Tune your instrument

Really. Do it.

 

Volume

Make sure that whatever you play is in balance with the rest of the band. Guitar players are known for playing too loud. Know your place, listen to the drummer and how loud he/she plays at every moment. The only moment where you should have decent, guitar-legend-style volume available, is on loud blues, rock or funk sessions, when you take a solo.

 

Solo length

One of the most annoying mistakes made by musicians in jam sessions is to take too long solos. If your solo doesn't really fly, end it, there will be another tune. There will be another session. You'll be respected by the other musicians for staying modest in your role on stage (musicianship!), much more so than for your instrumental abilities. Sometimes however, you might be playing a solo that comes directly from the cosmic soul or the center of the earth... In that special case, KEEP PLAYING until the rhythm section starts playing softer!

 

Listen
Listen to what the other musicians are playing/singing at all times. This allows for REAL MUSIC to happen.

Communication and cues

When jamming, constantly look at other players, their eyes and their body language. There is so much, musically, that you can make happen this way. Breaks, modulations (sometimes yelled and the end of a song section), solos, vamps, all these things are only possible when the players make eye contact regularly.

 

Comping

Most of the time, on the guitar, you're either playing a melody, accompanying chords, fills or a solo. BUT, if there is another chord instrument, it's cool to just lay out for a while and let them do the comping.
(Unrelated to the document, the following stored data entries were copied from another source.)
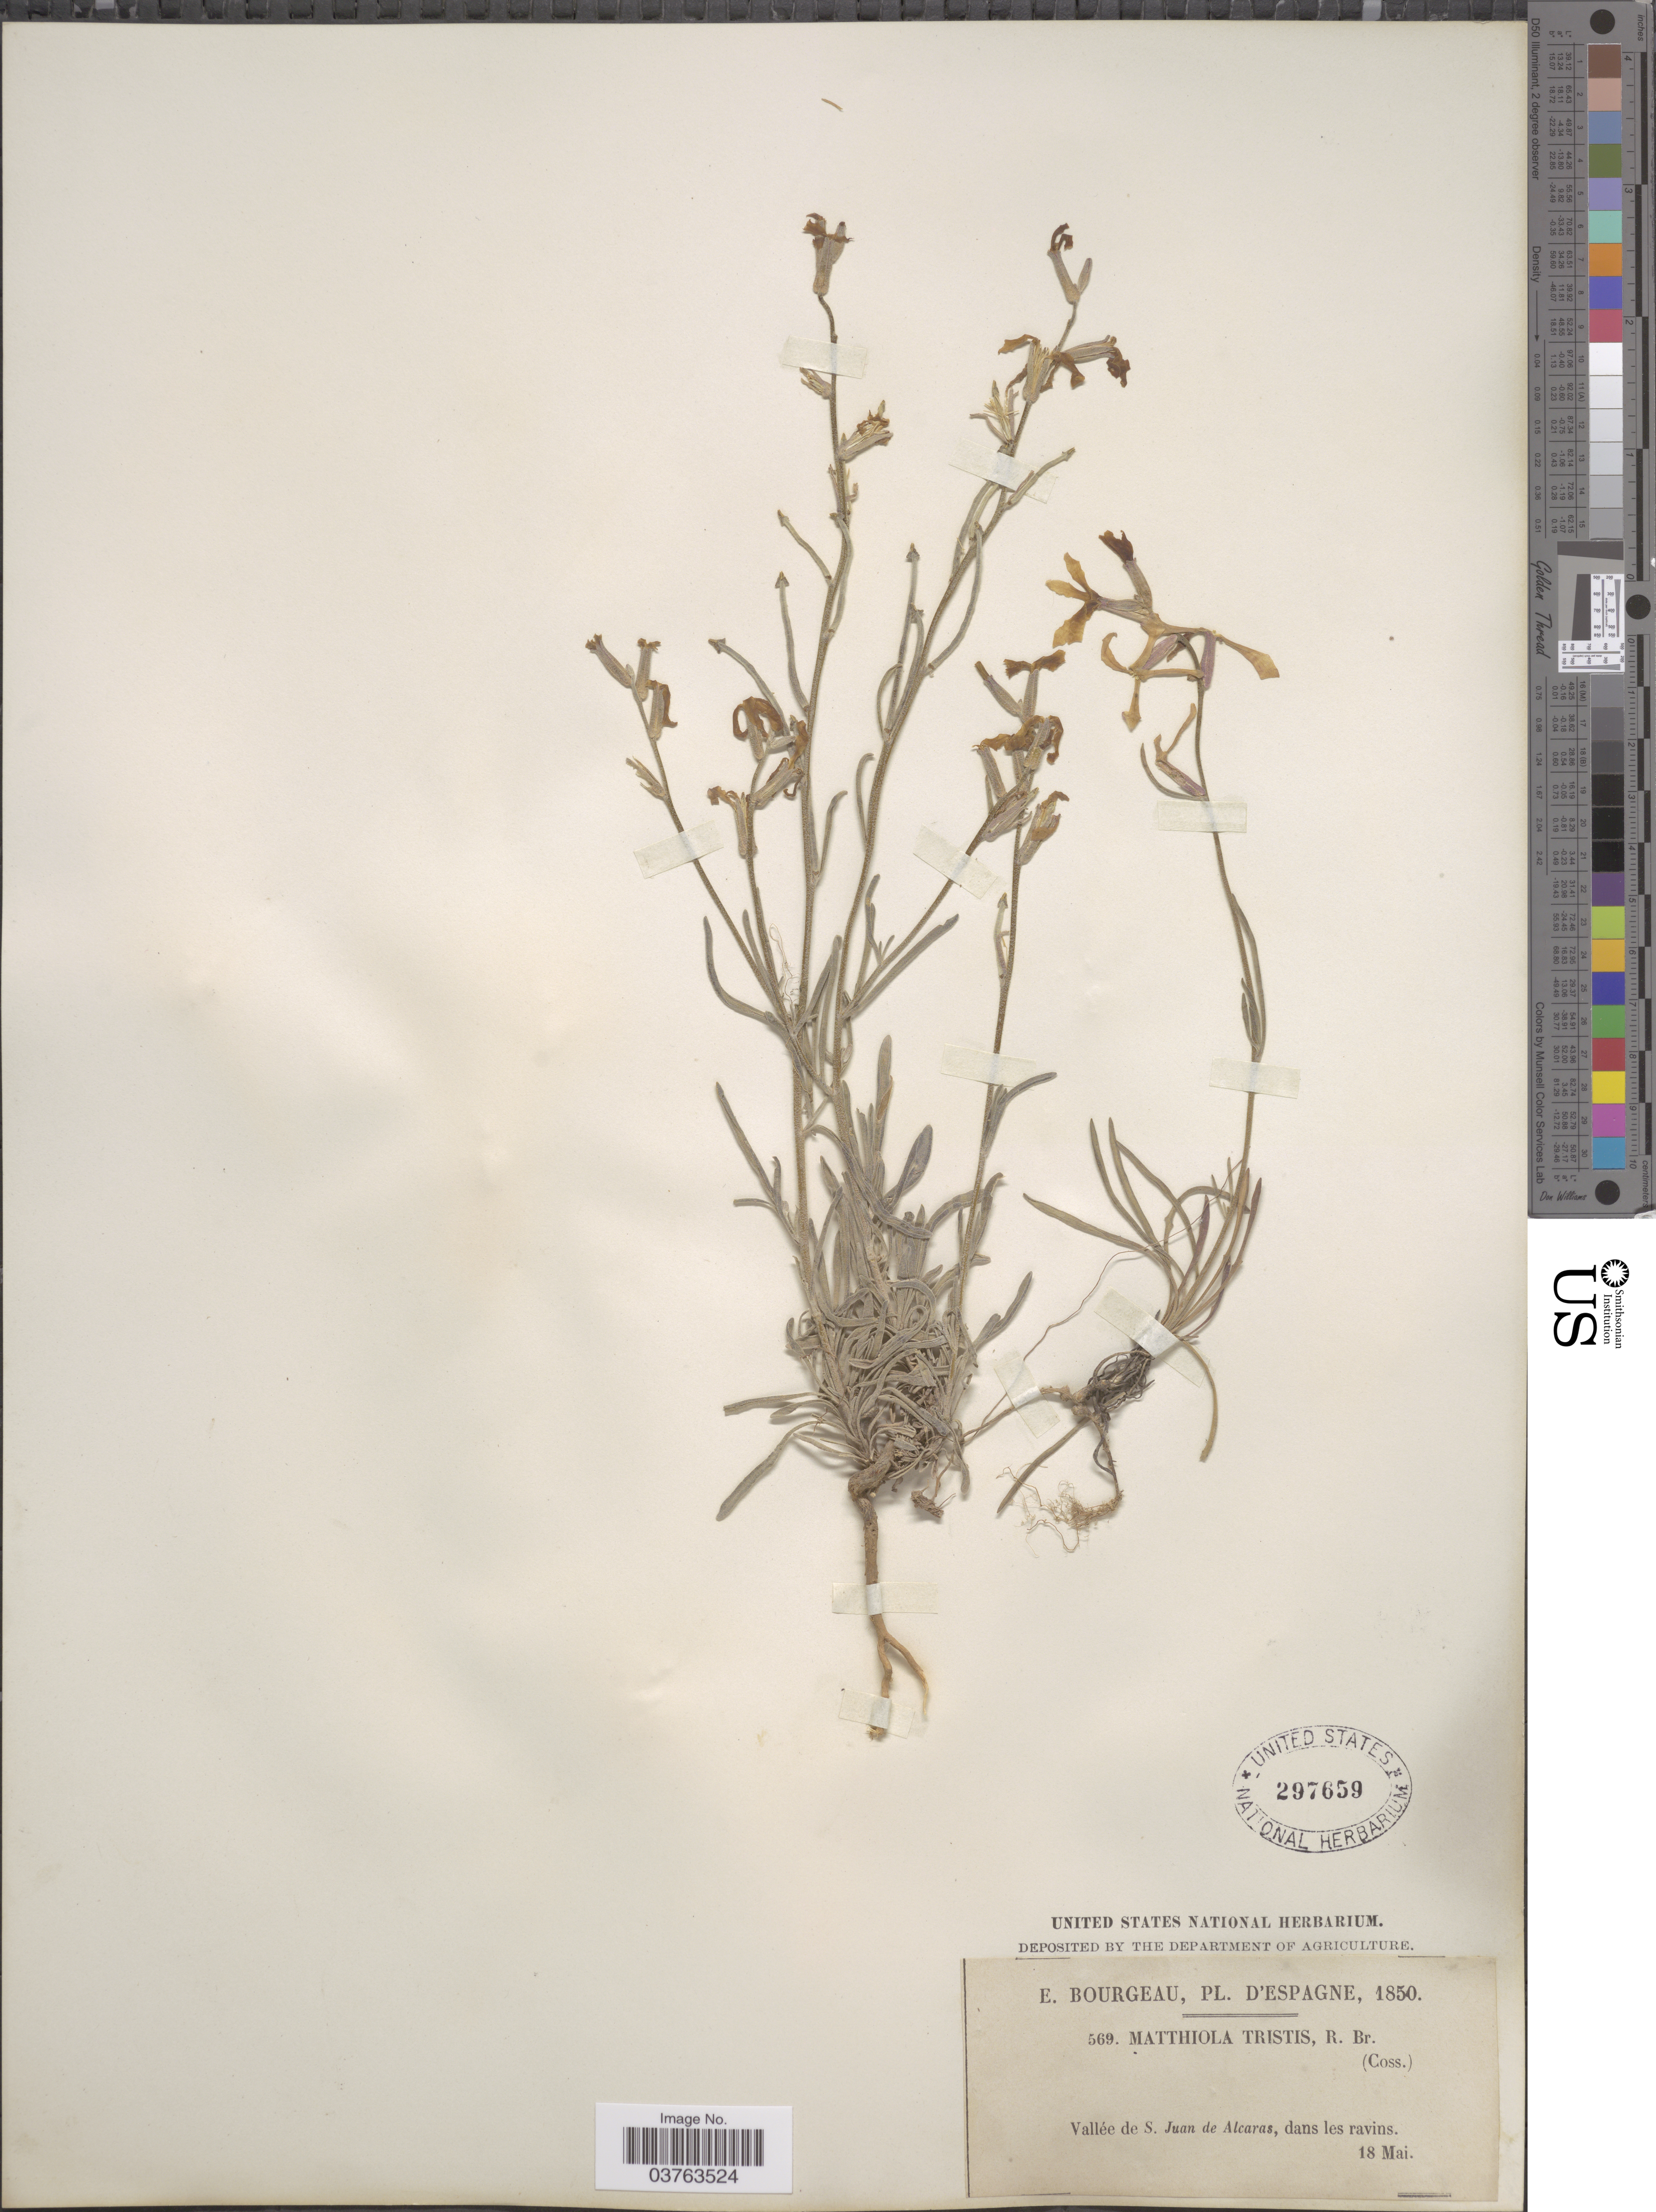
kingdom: Plantae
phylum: Tracheophyta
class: Magnoliopsida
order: Brassicales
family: Brassicaceae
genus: Matthiola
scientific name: Matthiola tristis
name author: (L.) W.T. Aiton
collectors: E. Bourgeau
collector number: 569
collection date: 1850-05-18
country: Spain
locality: Espagne. Vallée de S. Juan de Alcaras, dans les ravins.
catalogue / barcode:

Too many guitar players just play the whole time, without evaluating whether of not they should be playing at all during the various sections of the song!

 

Singers

If a singer joins in, this generally pulls in the attention of the audience. Take shorter solos and let the singer shine! Don't play too loud, singers need to hear their own voice in order to sing in tune. A good singer will also give the band subtle cues or signs through his/her body language.

 

Your playing: No worries

It's easy to focus too much on your own playing during and after you're done jamming. But don't worry!! A jam session is also a place to make mistakes, mess up the chords or the form, play with a not-so-good guitar sound, and the like. It happens to everyone and it's no big deal!

There are famous stories about people like Charlie Parker being laughed off stage or messing up.

The main reasons to play in jam sessions should be:

- You play in a jam session to HAVE fun, so relax and don't expect too much from yourself.

- You play in a jam session to GAIN EXPERIENCE, negative or positive.

After playing 10-20 jam sessions you will have learned more about music, about communication and about yourself, than you could have learned by playing 20 normal gigs with your own band, or practising for a whole year at home!

 

Respect your fellow musician

Most of the etiquette on jam sessions comes down to having a certain amount of respect for the abilities, but more importantly, for the FEELINGS of the other people involved in the session. Keep in mind that they might feel just as happy/unhappy/scared/hyped/out-of-place or whatever as you do.

Also try to show musicians respect even if they act bossy.
If a somewhat arrogant jam player who doesn't know you, thinks you're a newbie, and starts giving you commands, while you have already played in more than a few sessions (eg. you've 'payed your dues'), stay polite and let them live, this time... Muahahaahaaa!

 

Audience

Another thing to realize is that even a jam session serves not only the musicians playing, but also the audience (musician or non-musician) present. This means it's a good idea to also make eye-contact with the audience. And when you're having fun, show everyone that you are! Smile, do a little dance, whatever.

It's nice if there is something entertaining/funny/intriguing going on onstage, visually. Live music is part music, part visual performance/entertainment, at least from an audience point of view.

 

That's it. I think this sums up the most important unwritten jam sessions rules or etiquette. Have fun!